The new dashboard is useful for analyzing data and creating insights, giving Tegge a better idea of who is engaged, who is paying their dues, what the retention rate is, and what the different drivers of that retention are. It also provides segmentation information among members, retirees, associates, fellows, and more.
We are committed to welcoming more representative voices in all aspects of our association’s community.
An unexpected added benefit? It is also useful to help SIOP’s members to know more about each other.
“Understanding more about membership, demographics, and trends really does serve as a proxy for the study of industrial and organizational psychology as a profession and what’s happening in our field,” says Amy DuVernet, the subcommittee’s cochair.
Tegge says SIOP takes seriously its responsibility to safeguard member data, including its demographic and identity-related information. “We are committed to welcoming more representative voices in all aspects of our association’s community, but to do so we must have a clear picture of who our members are and how we can best service their needs,” she says.

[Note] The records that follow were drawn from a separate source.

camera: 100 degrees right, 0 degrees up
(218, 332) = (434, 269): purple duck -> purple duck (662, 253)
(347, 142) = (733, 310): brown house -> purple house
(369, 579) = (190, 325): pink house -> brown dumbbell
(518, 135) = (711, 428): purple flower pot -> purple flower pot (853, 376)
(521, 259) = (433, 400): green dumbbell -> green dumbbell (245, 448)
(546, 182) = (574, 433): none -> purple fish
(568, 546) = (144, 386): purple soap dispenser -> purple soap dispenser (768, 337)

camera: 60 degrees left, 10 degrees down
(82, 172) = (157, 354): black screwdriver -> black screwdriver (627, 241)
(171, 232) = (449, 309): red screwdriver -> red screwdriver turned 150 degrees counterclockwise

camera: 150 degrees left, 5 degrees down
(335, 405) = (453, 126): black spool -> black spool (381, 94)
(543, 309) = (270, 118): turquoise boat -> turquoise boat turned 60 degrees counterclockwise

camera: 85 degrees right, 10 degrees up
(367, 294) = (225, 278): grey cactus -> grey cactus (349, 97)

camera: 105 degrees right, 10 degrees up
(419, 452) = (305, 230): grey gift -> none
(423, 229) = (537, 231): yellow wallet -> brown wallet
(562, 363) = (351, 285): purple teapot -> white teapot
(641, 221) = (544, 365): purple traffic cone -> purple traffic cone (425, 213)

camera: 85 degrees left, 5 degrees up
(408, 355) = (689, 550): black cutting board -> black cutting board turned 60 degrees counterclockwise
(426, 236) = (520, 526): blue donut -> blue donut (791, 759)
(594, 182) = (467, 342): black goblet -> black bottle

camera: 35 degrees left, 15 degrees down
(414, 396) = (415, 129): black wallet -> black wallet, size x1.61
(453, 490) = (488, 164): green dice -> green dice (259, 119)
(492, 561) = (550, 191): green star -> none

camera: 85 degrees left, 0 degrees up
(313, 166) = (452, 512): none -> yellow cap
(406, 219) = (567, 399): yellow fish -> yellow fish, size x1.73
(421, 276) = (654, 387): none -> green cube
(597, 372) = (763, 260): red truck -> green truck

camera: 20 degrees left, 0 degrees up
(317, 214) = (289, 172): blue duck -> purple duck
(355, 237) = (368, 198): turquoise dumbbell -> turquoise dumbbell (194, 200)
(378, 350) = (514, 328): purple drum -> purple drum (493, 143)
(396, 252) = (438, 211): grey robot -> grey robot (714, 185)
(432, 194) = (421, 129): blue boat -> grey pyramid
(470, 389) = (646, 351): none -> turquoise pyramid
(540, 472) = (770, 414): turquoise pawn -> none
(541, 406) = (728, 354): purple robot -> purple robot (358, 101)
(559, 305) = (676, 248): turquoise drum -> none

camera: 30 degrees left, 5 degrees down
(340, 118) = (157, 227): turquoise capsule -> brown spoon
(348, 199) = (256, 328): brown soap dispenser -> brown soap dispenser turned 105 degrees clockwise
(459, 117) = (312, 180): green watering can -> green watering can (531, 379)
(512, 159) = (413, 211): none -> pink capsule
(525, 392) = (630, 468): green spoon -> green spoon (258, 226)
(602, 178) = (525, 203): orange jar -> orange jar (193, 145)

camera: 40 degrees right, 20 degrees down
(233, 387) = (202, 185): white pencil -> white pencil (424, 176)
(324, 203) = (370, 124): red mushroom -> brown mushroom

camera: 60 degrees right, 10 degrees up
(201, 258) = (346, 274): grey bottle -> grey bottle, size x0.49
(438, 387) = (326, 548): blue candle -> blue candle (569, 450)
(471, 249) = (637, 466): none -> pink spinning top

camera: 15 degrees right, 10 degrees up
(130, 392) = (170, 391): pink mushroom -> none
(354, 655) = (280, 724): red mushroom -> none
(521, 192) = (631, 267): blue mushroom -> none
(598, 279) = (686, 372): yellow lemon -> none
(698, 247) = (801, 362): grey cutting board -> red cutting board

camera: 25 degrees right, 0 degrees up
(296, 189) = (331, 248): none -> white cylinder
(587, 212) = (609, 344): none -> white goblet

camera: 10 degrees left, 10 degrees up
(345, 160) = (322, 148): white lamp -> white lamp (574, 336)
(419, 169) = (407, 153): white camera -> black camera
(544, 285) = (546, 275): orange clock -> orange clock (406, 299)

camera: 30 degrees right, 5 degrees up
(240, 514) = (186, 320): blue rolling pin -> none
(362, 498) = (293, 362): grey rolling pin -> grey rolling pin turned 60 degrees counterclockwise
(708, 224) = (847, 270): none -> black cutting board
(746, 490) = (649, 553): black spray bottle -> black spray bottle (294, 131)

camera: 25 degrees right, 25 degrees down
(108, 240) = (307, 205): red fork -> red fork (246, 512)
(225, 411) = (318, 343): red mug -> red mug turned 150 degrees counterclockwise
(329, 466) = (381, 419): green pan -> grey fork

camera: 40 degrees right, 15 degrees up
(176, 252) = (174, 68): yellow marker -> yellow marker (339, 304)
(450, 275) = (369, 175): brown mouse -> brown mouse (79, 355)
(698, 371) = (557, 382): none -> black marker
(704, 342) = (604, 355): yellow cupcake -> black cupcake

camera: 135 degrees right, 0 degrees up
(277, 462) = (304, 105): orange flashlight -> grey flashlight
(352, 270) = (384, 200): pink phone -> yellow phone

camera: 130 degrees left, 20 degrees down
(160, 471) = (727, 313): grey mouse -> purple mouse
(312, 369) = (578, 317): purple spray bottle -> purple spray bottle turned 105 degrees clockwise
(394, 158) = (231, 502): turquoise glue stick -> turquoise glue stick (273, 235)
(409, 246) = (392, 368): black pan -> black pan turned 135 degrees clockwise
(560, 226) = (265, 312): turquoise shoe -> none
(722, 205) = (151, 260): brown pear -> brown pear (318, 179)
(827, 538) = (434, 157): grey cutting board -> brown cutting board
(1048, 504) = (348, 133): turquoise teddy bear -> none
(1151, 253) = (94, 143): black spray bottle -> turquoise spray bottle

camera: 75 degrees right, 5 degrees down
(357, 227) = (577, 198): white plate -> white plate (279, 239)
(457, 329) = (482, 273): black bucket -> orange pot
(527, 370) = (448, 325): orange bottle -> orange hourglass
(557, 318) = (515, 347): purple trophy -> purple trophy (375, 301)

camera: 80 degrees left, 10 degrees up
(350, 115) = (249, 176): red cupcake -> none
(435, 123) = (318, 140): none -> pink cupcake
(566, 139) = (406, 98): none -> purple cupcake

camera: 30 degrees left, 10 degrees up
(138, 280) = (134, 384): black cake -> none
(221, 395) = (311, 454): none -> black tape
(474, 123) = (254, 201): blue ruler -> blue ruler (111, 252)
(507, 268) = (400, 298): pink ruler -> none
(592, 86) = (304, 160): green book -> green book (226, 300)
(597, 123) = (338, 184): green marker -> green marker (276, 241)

When the subcommittee began tackling the dashboard project, it requested member data from SIOP’s AMS. To allay privacy concerns, a staff analyst devised a system using identifying numbers for members to provide the subcommittee with aggregated data that did not include any member personal information.
What if you don’t have access to a group of volunteers with data expertise who are ready to take on such a big task?
“My recommendations for any association that contracts out for such an initiative would be to make sure there were some really knowledgeable and trusted members involved in the project,” DuVernet says. “Someone who could help inform decisions and provide information about how members would use the dashboard and review the output from that external provider before it was shared broadly, given the sensitivity of the data.”